• _Records for this exercise_:

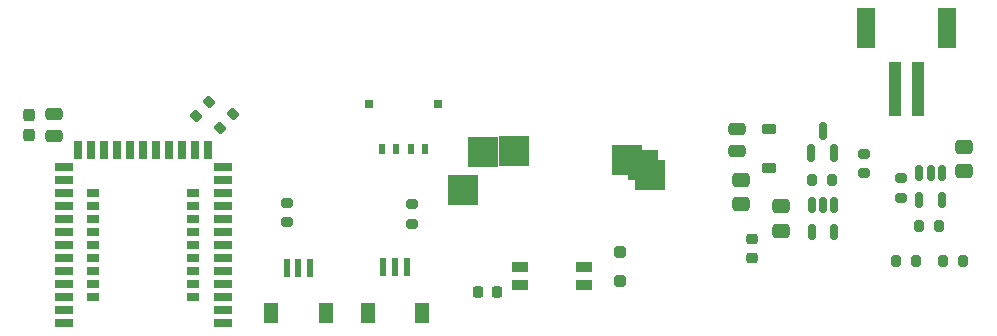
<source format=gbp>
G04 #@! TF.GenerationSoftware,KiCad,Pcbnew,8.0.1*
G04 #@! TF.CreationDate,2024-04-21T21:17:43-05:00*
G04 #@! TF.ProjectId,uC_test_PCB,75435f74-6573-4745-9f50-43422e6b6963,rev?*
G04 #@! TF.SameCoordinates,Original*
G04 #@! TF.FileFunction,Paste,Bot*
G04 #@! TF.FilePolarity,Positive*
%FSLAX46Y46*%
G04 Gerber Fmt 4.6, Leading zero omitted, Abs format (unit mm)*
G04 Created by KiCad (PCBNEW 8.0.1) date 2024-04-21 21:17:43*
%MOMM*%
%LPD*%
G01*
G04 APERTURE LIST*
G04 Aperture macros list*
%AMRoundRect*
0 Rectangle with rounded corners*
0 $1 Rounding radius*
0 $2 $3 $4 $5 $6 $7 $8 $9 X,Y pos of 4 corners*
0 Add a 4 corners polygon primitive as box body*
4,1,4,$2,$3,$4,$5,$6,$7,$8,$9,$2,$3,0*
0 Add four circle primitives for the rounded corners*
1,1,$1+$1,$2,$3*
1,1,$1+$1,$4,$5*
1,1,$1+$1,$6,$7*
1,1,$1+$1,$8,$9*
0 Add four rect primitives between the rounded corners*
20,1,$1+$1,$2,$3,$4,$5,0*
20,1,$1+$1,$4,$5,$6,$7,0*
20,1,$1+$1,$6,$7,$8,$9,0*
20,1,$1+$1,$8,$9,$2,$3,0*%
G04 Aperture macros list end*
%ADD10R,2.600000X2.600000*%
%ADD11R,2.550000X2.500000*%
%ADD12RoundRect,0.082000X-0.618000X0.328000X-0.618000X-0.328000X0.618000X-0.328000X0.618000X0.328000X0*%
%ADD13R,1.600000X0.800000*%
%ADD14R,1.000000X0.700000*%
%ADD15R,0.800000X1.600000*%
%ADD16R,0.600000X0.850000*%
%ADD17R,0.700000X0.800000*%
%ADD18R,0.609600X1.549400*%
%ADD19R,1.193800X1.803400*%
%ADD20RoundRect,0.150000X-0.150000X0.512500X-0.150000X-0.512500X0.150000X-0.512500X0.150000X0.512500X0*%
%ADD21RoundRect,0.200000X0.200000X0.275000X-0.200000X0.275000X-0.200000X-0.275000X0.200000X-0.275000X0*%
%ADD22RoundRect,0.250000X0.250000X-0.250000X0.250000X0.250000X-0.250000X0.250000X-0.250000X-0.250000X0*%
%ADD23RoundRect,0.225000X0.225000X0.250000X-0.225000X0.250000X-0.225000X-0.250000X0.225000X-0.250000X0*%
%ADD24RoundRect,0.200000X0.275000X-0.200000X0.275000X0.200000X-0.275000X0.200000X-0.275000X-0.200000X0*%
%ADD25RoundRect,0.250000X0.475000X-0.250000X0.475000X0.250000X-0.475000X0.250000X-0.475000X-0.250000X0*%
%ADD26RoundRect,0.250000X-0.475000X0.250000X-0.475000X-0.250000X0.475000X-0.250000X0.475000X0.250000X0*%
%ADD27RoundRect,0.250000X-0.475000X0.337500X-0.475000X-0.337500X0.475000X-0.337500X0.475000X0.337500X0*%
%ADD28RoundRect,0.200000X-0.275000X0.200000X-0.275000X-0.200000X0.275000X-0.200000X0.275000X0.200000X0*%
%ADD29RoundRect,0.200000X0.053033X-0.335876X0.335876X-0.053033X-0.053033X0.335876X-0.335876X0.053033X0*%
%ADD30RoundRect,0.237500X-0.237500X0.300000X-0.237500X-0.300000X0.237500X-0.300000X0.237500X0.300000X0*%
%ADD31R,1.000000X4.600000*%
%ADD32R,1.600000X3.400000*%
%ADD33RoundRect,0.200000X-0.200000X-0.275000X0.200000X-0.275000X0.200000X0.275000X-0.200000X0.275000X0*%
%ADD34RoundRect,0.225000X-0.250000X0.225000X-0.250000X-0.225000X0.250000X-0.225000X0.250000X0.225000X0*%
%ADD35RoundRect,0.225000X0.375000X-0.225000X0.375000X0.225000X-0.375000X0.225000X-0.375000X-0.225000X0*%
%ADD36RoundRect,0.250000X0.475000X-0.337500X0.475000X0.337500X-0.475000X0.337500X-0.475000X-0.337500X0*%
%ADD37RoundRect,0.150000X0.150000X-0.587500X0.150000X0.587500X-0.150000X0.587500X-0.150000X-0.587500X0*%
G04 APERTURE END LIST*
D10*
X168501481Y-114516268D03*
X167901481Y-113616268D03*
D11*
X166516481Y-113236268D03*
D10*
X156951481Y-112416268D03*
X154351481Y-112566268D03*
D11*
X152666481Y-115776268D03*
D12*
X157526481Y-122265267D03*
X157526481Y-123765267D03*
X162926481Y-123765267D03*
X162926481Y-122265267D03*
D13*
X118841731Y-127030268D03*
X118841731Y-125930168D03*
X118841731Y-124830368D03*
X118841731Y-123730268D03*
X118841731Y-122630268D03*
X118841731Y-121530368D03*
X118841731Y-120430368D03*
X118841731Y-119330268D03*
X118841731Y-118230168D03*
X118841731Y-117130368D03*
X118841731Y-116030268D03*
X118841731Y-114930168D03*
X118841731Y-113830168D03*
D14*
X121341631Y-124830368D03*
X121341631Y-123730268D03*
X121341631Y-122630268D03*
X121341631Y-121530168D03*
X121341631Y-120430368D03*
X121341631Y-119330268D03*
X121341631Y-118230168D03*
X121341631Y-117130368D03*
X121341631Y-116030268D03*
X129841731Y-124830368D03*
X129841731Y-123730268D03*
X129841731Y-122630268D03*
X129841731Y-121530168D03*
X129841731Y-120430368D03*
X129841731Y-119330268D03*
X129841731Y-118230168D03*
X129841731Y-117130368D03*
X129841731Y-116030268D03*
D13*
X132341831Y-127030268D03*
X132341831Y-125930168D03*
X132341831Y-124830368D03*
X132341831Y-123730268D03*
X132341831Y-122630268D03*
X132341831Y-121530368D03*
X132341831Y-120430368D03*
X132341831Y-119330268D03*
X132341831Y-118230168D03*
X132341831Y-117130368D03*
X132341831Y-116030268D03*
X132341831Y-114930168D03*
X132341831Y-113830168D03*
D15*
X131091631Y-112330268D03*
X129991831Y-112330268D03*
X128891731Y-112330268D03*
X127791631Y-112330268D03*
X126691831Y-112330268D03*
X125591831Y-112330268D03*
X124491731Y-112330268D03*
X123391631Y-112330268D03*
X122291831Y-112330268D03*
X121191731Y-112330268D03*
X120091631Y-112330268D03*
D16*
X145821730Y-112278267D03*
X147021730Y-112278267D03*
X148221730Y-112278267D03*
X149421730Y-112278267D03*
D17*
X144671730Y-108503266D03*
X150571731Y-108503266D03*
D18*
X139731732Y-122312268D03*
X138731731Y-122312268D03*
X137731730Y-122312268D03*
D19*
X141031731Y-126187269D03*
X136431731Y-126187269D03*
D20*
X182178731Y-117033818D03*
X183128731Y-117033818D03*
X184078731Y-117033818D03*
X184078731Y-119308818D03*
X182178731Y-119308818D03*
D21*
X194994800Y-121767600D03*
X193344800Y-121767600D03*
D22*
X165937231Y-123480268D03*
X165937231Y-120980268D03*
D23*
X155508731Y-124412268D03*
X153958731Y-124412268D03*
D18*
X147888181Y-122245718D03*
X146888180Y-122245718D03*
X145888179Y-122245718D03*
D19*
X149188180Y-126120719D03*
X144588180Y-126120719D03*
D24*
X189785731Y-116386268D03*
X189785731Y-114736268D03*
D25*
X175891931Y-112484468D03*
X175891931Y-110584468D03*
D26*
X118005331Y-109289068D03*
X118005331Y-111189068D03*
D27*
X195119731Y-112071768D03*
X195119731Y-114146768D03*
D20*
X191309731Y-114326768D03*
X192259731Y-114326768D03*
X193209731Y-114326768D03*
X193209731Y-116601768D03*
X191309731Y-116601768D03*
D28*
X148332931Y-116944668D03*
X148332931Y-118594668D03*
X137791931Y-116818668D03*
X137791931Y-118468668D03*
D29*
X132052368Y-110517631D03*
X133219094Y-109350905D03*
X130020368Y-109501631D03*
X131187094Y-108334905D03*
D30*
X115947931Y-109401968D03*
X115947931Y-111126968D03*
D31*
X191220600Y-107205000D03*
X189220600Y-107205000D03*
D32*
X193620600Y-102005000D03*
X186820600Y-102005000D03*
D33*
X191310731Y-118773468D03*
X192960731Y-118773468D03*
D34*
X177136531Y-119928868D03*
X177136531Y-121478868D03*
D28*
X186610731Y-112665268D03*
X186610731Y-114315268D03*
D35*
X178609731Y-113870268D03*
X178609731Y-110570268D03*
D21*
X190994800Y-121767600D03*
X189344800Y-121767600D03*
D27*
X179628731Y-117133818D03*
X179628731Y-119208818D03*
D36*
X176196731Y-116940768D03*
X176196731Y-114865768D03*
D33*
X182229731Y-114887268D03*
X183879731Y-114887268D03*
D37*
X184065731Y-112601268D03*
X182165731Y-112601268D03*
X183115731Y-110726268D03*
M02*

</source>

• _Directions_:
Please go through the data and copy each line containing the word "corners".

• _Output_:
0 Rectangle with rounded corners*
0 $2 $3 $4 $5 $6 $7 $8 $9 X,Y pos of 4 corners*
0 Add a 4 corners polygon primitive as box body*
0 Add four circle primitives for the rounded corners*
0 Add four rect primitives between the rounded corners*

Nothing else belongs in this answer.